Airborne Measured New Particle Formation Event in the Atmospheric Boundary Layer
Andreas Platis1, Barbara Altst3, Birgit Wehner2, Norman Wildmann1, Astrid Lampert3, Markus Hermann2, Wolfram~Birmilli2, Jens Bange1
1Center for Applied Geoscience (ZAG), University Tübingen
2Leibniz-Institute for Tropospheric Research
3Institute of Flight Guidance TU Braunschweig
Here, a new UAV-borne measurement system ALADINA (Application of Light-weight Aircraft for Detecting In situ Aerosol) has been developed. It has a payload of approx. 2.8 kg and is equipped with instruments to measure basic meteorology (Fig. 2) and aerosol number concentrations in different size channels between 5 nm and 10 µm (Fig.3).
Aerosol instrumentation on ALADINA
Two Condensation Particle Counters (CPC, Type3007, TSI Inc., St. Paul, USA) were modified to measure number concentrations larger than 5 nm (CPC1, N5) and larger than 10 nm (CPC2, N10) with a time resolution of 1.5 s. The difference between both CPCs results in the number concentration between 5 and 10 nm N5-10.
Ground-based aerosol measurements in Melpitz
A Neutral cluster and Air Ion Spectrometer (NAIS) measures mobility distributions in the size range from 1 to 40 nm with a time resolution of 5 min. Measurements of meteorologocal, trace gas and other aerosol parameters are performed continuously at the measurement site Melpitz.
On April 3, 2014 nine measurement flights were performed with ALADINA between 6:20 and 12:30 UTC. During these flights mainly vertical profiles up to 1000 m asl (above sea level) were flown to measure the vertical distrubution of ultrafine particle number concentrations (N5-10), potential temperature Θ, mixing ratio m, correlation (cor) between Θ and m, structure parameters Cq2 and CT2 and σT, σq.
Fig.1 shows a strong inversion at 200 m asl above a shallow convective boundary layer (SCBL) with constant N5, N10 below with high temperature and humidity fluctuation, expressed by large CT2 and Cq2. Above the inversion, a layer with up to 20000 cm-3 in N5 and N10 is present between 400 an 500 m but no significant values in N5-10. This changes at 9:58 UTC (Fig.2) where the height of the well-mixed layer reached 400 m asl and 25000 cm-3 particles were measured in N5-10 within a distinct layer between 400 and 500 m. At 10:04 UTC (Fig.3) the SCBL breaks through the inversion and thus the layer with increased N5-10 is mixed downwards.

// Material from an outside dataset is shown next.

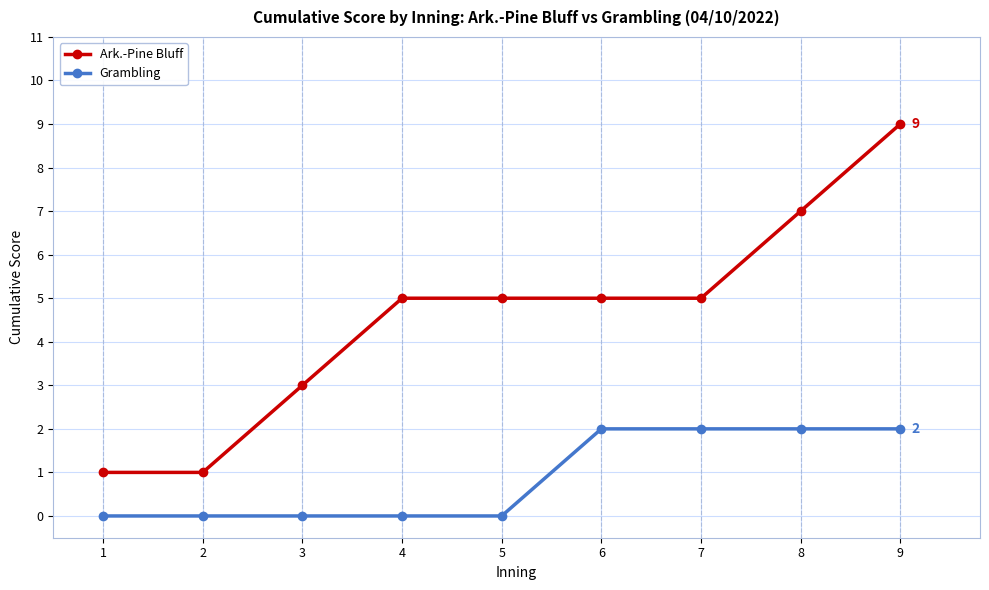

Count the number of data series in this chart.

2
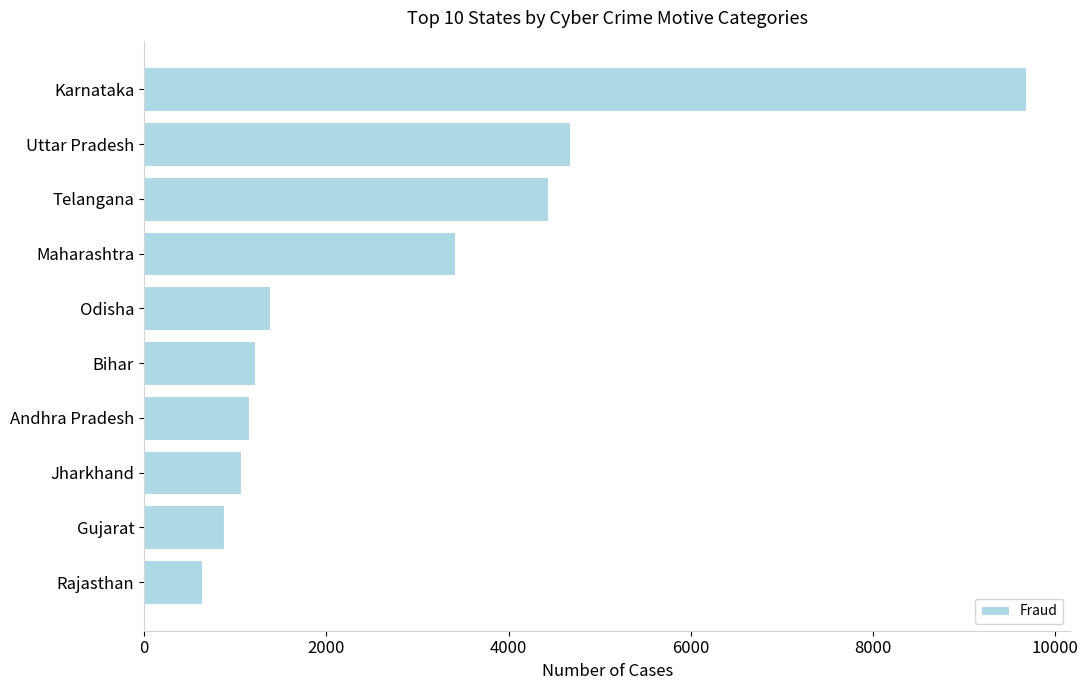

Which category has the highest value across all series?

Karnataka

This results in an increasing vertical thickness of this layer from 300 to 500 m asl. The following profile at 10:45 UTC (Fig.4) shows a nearly well-mixed layer below ~550 m asl and increased values in N5-10 of 10000 - 40000 cm-3 over all heights, also close to the ground. This corresponds to NAIS measurements (Fig.5), showing that the N5-10 measured on ground start to increase around 10:30 UTC.

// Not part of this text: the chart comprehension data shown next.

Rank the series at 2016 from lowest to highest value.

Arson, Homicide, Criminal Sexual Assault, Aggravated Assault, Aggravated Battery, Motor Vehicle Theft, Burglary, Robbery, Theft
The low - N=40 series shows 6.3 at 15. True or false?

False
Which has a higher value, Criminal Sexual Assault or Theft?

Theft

High number concentrations of nucleation mode particles up to (6.0 ⋅ 104 cm-3 in the diameter range 5-10 nm) were observed in an inversion layer located about 450 m above ground level. Importantly, the inversion layer exhibited a spatial temperature structure parameter CT2 10 times higher and a spatial humidity structure parameter Cq2 5 times higher than in the remaining part of the vertical profile. We assume that the inversion layer is responsible for creating favorable thermodynamic conditions for a NPF event. In addition, this layer showed a strong anti-correlation of humidity and temperature fluctuations. Using estimates of the turbulent mixing and dissipation rates, we conclude that the downward transport of particles by convective eddies was also the cause of the sudden increase of nucleation mode particles in the surface observations. This work supports the hypothesis that many of the NPF events that are frequently observed near the ground may, in fact, originate at elevated altitude, with newly formed particles subsequently being mixed down to the ground.